Wednesday, 18 November 2015 | By: Markseting Team
It is widely accepted that over the past few years, Islamic finance institutions and start-ups in this domain are required to provide new services and alternative options, while differentiating their service offerings.
‘Disruption’ in financial services seems to drive customer behavior, business models, and the long-term structure of the industry. Collaboration between regulators, incumbents and new entrants will lead to better measurements of the risk profiles in the industry. Innovation seems to have the greatest impact when deploying business models that are platform-based, data-intensive, client-driven, and capital-light.
Incumbent institutions will employ parallel strategies; aggressively competing with new entrants while also leveraging legacy assets to provide those same new entrants with infrastructure and access to services.

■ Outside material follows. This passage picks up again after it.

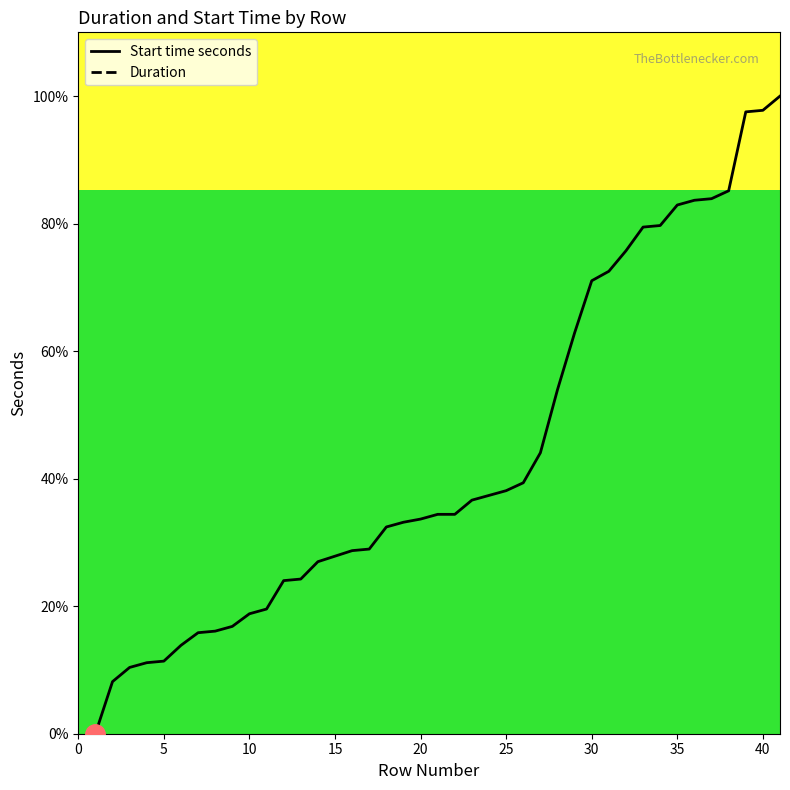

Does the chart display data point markers on the line(s)?

No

Disruption in investment management
As automated wealth management services and online tools establish a solid track record, they continue to develop their service offerings to encompass functionalities desired by the mass affluent segment or diversify to new opportunity segments. Traditional wealth managers (both for conventional and Islamic finance) find their market share reducing as a growing number of mass affluent customers prefer lower cost automated options or access more online investment tools.
To effectively compete, wealth managers need to either develop their own automated solutions, accept lower margins, or move upstream to higher-net-worth clients seeking a highly personalized experience, while at the same time offering access to online tools for an instant update.
It also seems that automated investment management platforms ‘commoditize’ a large portion of the wealth management transactions by automating standardized activities (e.g. asset allocation) and formerly high-value services (e.g. tax loss harvesting). However, the demand for in-person interactions and other specialized transactions continues to be valued by the customers, especially for Islamic finance markets.